The Holy Virgin Martyr Theodosίa of Tyre suffered for Christ on April 3 in the year 307 or 308. She is also commemorated on May 29 (the transfer of her relics to Constantinople, and later to Venice).
Martyr Irene
No information available at this time.
Saint Illyricus of Mount Myrsinon in the Peloponnesus
Saint Illyricus the Wonderworker devoted himself to ascetic struggles on Mount Myrsinon in the Peloponnesus. The dates of his birth and death are unknown.
Martyrs Elpidephorus, Dius, Bithonius, and Galycus
The Holy Martyrs Elpidephorus, Dius, Bithonius, and Galycus suffered for their faith in Jesus Christ. They cut off the head of Saint Elpidephorus with a sword, Saint Dius was executed by stoning, Saint Bithonius was drowned in the sea, and Saint Galycus was condemned to be eaten by wild beasts.
“Unfading Flower” Icon of the Mother of God
The "Unfading Flower" Icon depicts the Theotokos holding her Divine Son on her right arm, and in her left hand is a bouquet of white lilies. The lilies symbolize the unfading flower of virginity and purity of the Mother of God, to whom the Church sings: “You are the root of virginity and the Unfading Flower of purity.”

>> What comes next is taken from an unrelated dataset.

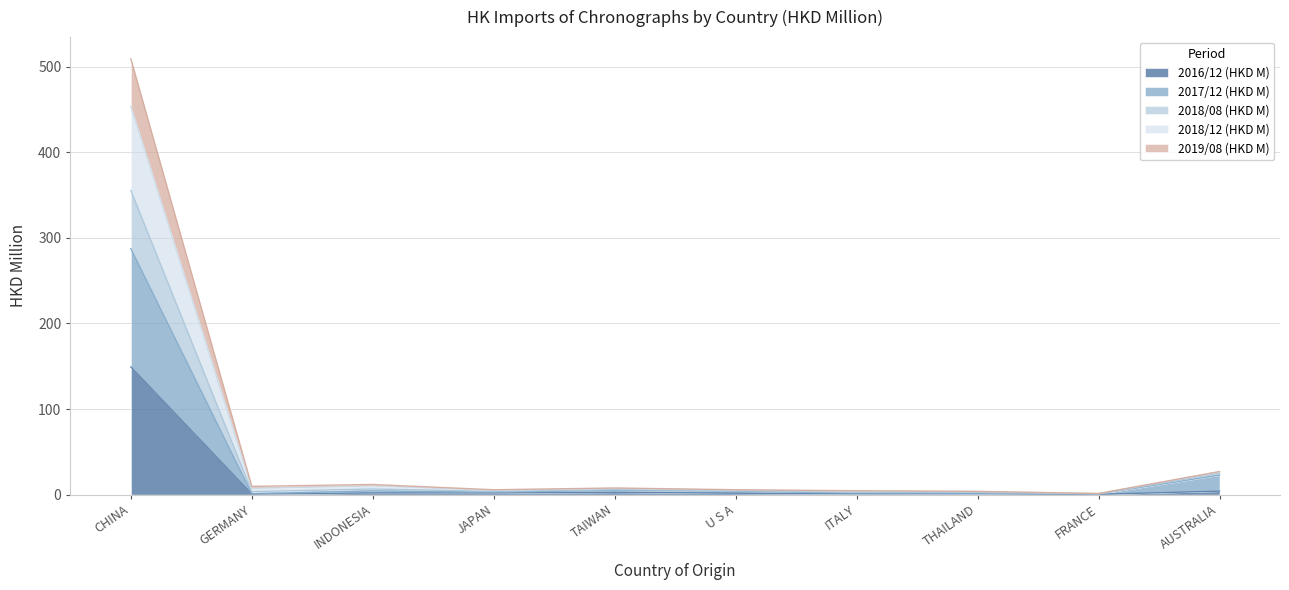

Does the chart display data point markers on the line(s)?

No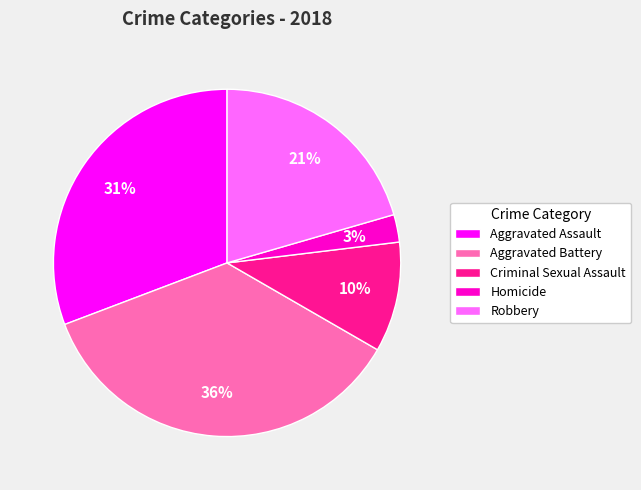

Combined, do Aggravated Assault and Robbery account for over 50%?

Yes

In Moscow there are two churches with Icons with this name: the church of the Dormition at Mogil'tsy (December 31), and the Alexeyev Monastery. Other icons of this name are in Kungur (Perm Gubernia); in the former town of Kadome of Tambov Province, namely, in the Merciful Theotokos womens' monastery; and in the Nativity of the Theotokos church of Voronezh.

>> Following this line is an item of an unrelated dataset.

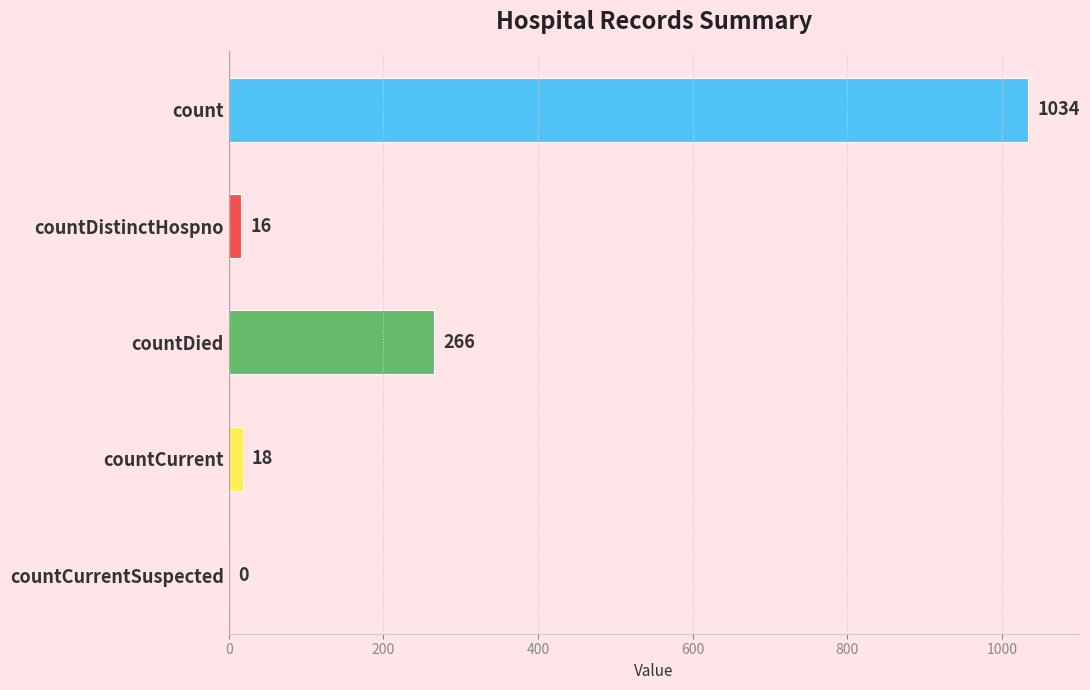

What is the sum of all values?

1334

There is a similar Icon in the church of Saint Nicholas in the village of Budishch (Poltava Gubernia). It resembles a number of very old icons which are also revered in that place. Every year on April 3, many people gather in the village of Budishch to venerate this Icon, along with a copy of the Vladimir Icon of the Mother of God. Several miraculous healings of the sick have occurred before this Icon.